Mempertaruhkan Wibawa Ulama
Jika revisi PERDA Kabupaten Jepara Nomor 2 Tahun 2013 yang merupakan perubahan atas PERDA Nomor 4 Tahun 2001 tentang Larangan Minuman Beralkohol ini akhirnya melonggarkan aturan peredaran miras dengan dalih apa pun, maka bukan hanya tatanan sosial yang terancam, melainkan juga wibawa organisasi keagamaan di mata publik.
NU, yang sebelumnya gagah berani menolak Perpres Investasi Miras di tingkat nasional, kini diuji konsistensinya di “kandang” sendiri.
KH. Mughits menekankan bahwa perdebatan mengenai miras seharusnya sudah selesai karena status hukumnya yang sudah jelas (bayyinun).

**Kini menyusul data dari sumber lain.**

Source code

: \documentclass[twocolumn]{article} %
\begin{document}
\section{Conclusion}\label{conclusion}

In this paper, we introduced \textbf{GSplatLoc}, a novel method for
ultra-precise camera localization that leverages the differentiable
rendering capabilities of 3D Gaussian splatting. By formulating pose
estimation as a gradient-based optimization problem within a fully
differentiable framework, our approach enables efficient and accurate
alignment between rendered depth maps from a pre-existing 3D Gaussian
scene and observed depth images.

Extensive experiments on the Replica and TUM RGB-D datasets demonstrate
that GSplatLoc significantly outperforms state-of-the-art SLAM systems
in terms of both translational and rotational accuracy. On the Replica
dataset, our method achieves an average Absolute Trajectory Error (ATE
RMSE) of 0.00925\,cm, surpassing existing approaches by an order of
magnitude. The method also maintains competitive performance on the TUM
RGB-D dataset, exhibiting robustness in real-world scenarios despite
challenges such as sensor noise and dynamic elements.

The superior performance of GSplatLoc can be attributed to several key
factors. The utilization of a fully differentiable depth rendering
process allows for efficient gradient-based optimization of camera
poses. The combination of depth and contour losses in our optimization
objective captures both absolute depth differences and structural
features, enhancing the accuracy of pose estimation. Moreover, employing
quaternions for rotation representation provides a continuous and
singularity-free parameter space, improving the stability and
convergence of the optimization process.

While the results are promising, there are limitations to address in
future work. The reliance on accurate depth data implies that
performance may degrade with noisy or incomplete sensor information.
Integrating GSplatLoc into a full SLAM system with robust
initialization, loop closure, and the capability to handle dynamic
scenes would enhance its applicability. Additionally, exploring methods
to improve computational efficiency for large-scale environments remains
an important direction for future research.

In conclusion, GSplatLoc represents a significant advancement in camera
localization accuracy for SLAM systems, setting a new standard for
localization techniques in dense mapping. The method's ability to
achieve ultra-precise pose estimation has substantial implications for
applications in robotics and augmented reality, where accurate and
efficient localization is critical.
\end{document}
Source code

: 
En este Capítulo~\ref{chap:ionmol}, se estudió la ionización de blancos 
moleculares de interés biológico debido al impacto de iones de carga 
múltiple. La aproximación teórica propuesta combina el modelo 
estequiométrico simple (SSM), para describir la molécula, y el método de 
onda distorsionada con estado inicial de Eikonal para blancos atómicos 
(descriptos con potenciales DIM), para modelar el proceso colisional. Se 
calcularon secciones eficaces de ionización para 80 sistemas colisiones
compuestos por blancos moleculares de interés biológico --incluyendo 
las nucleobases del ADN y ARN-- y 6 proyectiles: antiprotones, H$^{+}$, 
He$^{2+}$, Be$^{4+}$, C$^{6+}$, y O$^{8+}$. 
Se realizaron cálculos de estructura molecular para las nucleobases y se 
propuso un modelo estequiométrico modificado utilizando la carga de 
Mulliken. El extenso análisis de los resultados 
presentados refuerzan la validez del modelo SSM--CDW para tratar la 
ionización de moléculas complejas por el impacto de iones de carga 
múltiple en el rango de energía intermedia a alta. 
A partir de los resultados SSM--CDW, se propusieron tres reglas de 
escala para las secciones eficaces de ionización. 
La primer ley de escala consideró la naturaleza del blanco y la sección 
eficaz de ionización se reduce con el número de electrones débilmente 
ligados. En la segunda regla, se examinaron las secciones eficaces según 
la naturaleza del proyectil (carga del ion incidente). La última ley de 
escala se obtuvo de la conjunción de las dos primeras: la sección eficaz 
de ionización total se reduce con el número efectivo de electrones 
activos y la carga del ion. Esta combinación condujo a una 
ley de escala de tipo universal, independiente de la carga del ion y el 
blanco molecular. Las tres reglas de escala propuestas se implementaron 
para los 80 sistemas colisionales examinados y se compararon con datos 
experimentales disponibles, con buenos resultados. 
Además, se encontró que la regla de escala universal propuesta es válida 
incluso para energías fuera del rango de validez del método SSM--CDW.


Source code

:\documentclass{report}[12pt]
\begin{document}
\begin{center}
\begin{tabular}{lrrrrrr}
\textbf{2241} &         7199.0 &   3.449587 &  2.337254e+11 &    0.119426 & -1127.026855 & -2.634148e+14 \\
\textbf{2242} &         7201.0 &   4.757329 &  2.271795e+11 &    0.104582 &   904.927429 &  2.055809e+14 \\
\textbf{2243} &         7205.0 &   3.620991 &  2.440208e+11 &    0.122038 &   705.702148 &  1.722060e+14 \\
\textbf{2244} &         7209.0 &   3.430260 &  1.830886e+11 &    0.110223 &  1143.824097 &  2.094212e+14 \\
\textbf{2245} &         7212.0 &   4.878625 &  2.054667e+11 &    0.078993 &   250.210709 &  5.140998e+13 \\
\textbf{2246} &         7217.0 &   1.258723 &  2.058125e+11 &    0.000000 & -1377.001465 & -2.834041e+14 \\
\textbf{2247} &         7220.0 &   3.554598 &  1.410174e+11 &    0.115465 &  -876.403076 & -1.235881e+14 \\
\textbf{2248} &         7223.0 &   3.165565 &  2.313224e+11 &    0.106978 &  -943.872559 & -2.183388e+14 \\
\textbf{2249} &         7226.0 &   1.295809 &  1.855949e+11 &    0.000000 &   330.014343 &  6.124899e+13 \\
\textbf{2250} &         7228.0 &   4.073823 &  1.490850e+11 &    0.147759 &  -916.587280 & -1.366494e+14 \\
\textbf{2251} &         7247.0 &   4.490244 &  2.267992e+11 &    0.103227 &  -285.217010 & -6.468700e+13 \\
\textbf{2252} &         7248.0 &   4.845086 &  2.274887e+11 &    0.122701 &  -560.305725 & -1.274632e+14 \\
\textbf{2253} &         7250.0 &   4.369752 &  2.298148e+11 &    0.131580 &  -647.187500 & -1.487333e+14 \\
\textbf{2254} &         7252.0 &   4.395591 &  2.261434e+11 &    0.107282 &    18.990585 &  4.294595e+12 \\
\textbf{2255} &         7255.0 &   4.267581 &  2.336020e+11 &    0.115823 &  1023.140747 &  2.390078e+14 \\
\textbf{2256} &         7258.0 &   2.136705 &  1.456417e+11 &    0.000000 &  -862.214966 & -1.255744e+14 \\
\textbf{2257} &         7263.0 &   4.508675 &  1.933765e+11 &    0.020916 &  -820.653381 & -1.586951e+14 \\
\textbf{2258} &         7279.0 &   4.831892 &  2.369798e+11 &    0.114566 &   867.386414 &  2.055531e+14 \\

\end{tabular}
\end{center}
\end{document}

“Pada akhirnya, komitmen dan konsistensi warga nahdliyin dalam ‘perang’ melawan minuman beralkohol merupakan refleksi dari integritas kolektif umat. Jika nilai-nilai yang telah jelas masih terus diperdebatkan, maka yang dipertaruhkan bukan hanya otoritas hukum Islam, tetapi juga kepercayaan publik terhadap peran ulama sebagai penjaga moralitas sosial.”
Kini publik Jepara menunggu: Apakah kebijakan daerah akan tetap berlandaskan pada perlindungan moralitas warga, atau justru luluh demi pundi-pundi rupiah yang bersumber dari botol-botol minuman keras?